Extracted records
•••

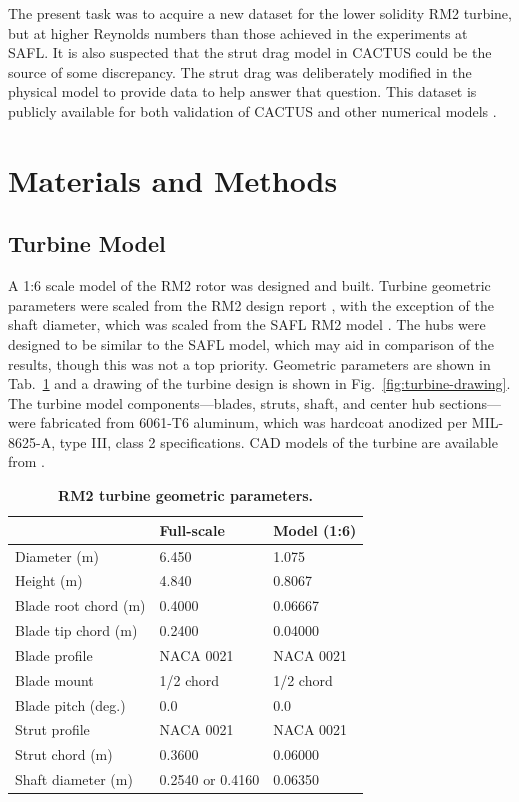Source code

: \documentclass[10pt,letterpaper]{article}
\begin{document}
The present task was to acquire a new dataset for the lower solidity RM2
turbine, but at higher Reynolds numbers than those achieved in the experiments
at SAFL. It is also suspected that the strut drag model in CACTUS could be the
source of some discrepancy. The strut drag was deliberately modified in the
physical model to provide data to help answer that question. This dataset is
publicly available for both validation of CACTUS and other numerical models
\cite{Bachant2015-RM2-data}.


\section*{Materials and Methods}

\subsection*{Turbine Model}


A 1:6 scale model of the RM2 rotor was designed and built. Turbine geometric
parameters were scaled from the RM2 design report \cite{Barone2011},
with the exception of the shaft diameter, which was scaled from the SAFL RM2
model \cite{Hill2014}. The hubs were designed to be similar to the SAFL model,
which may aid in comparison of the results, though this was not a top priority.
Geometric parameters are shown in Tab.~\ref{tab:turb-geom} and a drawing of the
turbine design is shown in Fig.~\ref{fig:turbine-drawing}. The turbine model
components---blades, struts, shaft, and center hub sections---were fabricated
from 6061-T6 aluminum, which was hardcoat anodized per MIL-8625-A, type III,
class 2 specifications. CAD models of the turbine are available from
\cite{Bachant2015-RM2-CAD}.

\begin{table}[ht]
\centering
\begin{tabular}{l|l|l}
   & Full-scale & Model (1:6) \\
\hline
Diameter (m)   & 6.450 & 1.075 \\
Height (m)     & 4.840 & 0.8067 \\
Blade root chord (m) & 0.4000 & 0.06667 \\
Blade tip chord (m)  & 0.2400 & 0.04000 \\
Blade profile & NACA 0021 & NACA 0021 \\
Blade mount & 1/2 chord & 1/2 chord \\
Blade pitch (deg.) & 0.0 & 0.0 \\
Strut profile & NACA 0021 & NACA 0021 \\
Strut chord (m) & 0.3600 & 0.06000 \\
Shaft diameter (m) & 0.2540 \cite{Beam2011} or 0.4160 \cite{Hill2014} & 0.06350\\
\end{tabular}
\caption{\textbf{RM2 turbine geometric parameters.}}
\label{tab:turb-geom}
\end{table}
\end{document}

•••

Problem requirements
Give back the data exactly, with no images.

Solution below
Source code

: \documentclass[10pt,letterpaper]{article}
\begin{document}
The present task was to acquire a new dataset for the lower solidity RM2
turbine, but at higher Reynolds numbers than those achieved in the experiments
at SAFL. It is also suspected that the strut drag model in CACTUS could be the
source of some discrepancy. The strut drag was deliberately modified in the
physical model to provide data to help answer that question. This dataset is
publicly available for both validation of CACTUS and other numerical models
\cite{Bachant2015-RM2-data}.


\section*{Materials and Methods}

\subsection*{Turbine Model}


A 1:6 scale model of the RM2 rotor was designed and built. Turbine geometric
parameters were scaled from the RM2 design report \cite{Barone2011},
with the exception of the shaft diameter, which was scaled from the SAFL RM2
model \cite{Hill2014}. The hubs were designed to be similar to the SAFL model,
which may aid in comparison of the results, though this was not a top priority.
Geometric parameters are shown in Tab.~\ref{tab:turb-geom} and a drawing of the
turbine design is shown in Fig.~\ref{fig:turbine-drawing}. The turbine model
components---blades, struts, shaft, and center hub sections---were fabricated
from 6061-T6 aluminum, which was hardcoat anodized per MIL-8625-A, type III,
class 2 specifications. CAD models of the turbine are available from
\cite{Bachant2015-RM2-CAD}.

\begin{table}[ht]
\centering
\begin{tabular}{l|l|l}
   & Full-scale & Model (1:6) \\
\hline
Diameter (m)   & 6.450 & 1.075 \\
Height (m)     & 4.840 & 0.8067 \\
Blade root chord (m) & 0.4000 & 0.06667 \\
Blade tip chord (m)  & 0.2400 & 0.04000 \\
Blade profile & NACA 0021 & NACA 0021 \\
Blade mount & 1/2 chord & 1/2 chord \\
Blade pitch (deg.) & 0.0 & 0.0 \\
Strut profile & NACA 0021 & NACA 0021 \\
Strut chord (m) & 0.3600 & 0.06000 \\
Shaft diameter (m) & 0.2540 \cite{Beam2011} or 0.4160 \cite{Hill2014} & 0.06350\\
\end{tabular}
\caption{\textbf{RM2 turbine geometric parameters.}}
\label{tab:turb-geom}
\end{table}
\end{document}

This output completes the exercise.